Selected text
As stated in my previous post, I bought Foot Locker Inc. (FL/NYSE) on Wednesday and the shares ended the day at $20.87. Foot Locker is the largest special athletic footwear retailer in the US and one of the largest in the world.
The stock has suffered recently because of unfavorable prospects for the industry in general, and because of weak results for Foot Locker itself. I see these as near-to-intermediate term challenges and anyone investing in Foot Locker with a time frame up to 5 years will be rewarded.
Foot Locker has a market cap above $3 billion with more than 155 million shares outstanding. The dividend yield is more than 2%. It trades for less than 1.5 times book value and for less than two-thirds annual sales. The company has a strong balance sheet -- the current ratio is more than 3-to-1 and there’s no debt net of cash.
Management seems committed to increasing shareholder value. This could be accomplished through share repurchases, boosting the dividend or a takeover. That last option made news earlier this month when the New York Post reported Foot Locker is seeking to sell itself. According to the story, Foot Locker has hired Lehman Brothers to advise it on a possible sale. Apollo Management LP is supposedly considering an offer of $29 a share, and billionaire Mike Ashley, owner of Sports Direct International in the UK, is reportedly interested.

Saved data entries
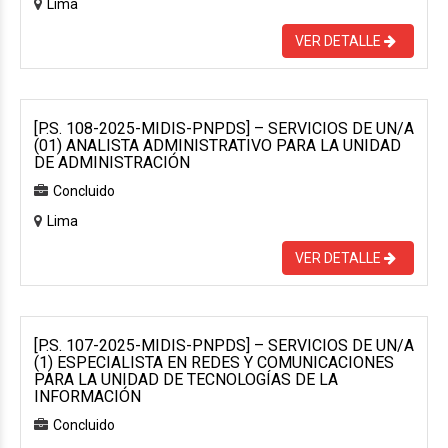
Lima
VER DETALLE
[P.S. 108-2025-MIDIS-PNPDS] – SERVICIOS DE UN/A
(01) ANALISTA ADMINISTRATIVO PARA LA UNIDAD
DE ADMINISTRACIÓN
Concluido
Lima
VER DETALLE
[P.S. 107-2025-MIDIS-PNPDS] – SERVICIOS DE UN/A
(1) ESPECIALISTA EN REDES Y COMUNICACIONES
PARA LA UNIDAD DE TECNOLOGÍAS DE LA
INFORMACIÓN
Concluido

Tasks to complete
1. Answer these questions about the Foot Locker text.
(a) At what price did the shares end the day they were bought?
(b) What current ratio does the text give for the company?
(c) Which firm has Foot Locker reportedly hired to advise it on a possible sale?
2. Duplicate every one of the saved data rows above without changing anything, and leave the pictures out of your copy.

Solutions for each task
1.
(a) $20.87
(b) More than 3-to-1
(c) Lehman Brothers

2.
Lima
VER DETALLE
[P.S. 108-2025-MIDIS-PNPDS] – SERVICIOS DE UN/A
(01) ANALISTA ADMINISTRATIVO PARA LA UNIDAD
DE ADMINISTRACIÓN
Concluido
Lima
VER DETALLE
[P.S. 107-2025-MIDIS-PNPDS] – SERVICIOS DE UN/A
(1) ESPECIALISTA EN REDES Y COMUNICACIONES
PARA LA UNIDAD DE TECNOLOGÍAS DE LA
INFORMACIÓN
Concluido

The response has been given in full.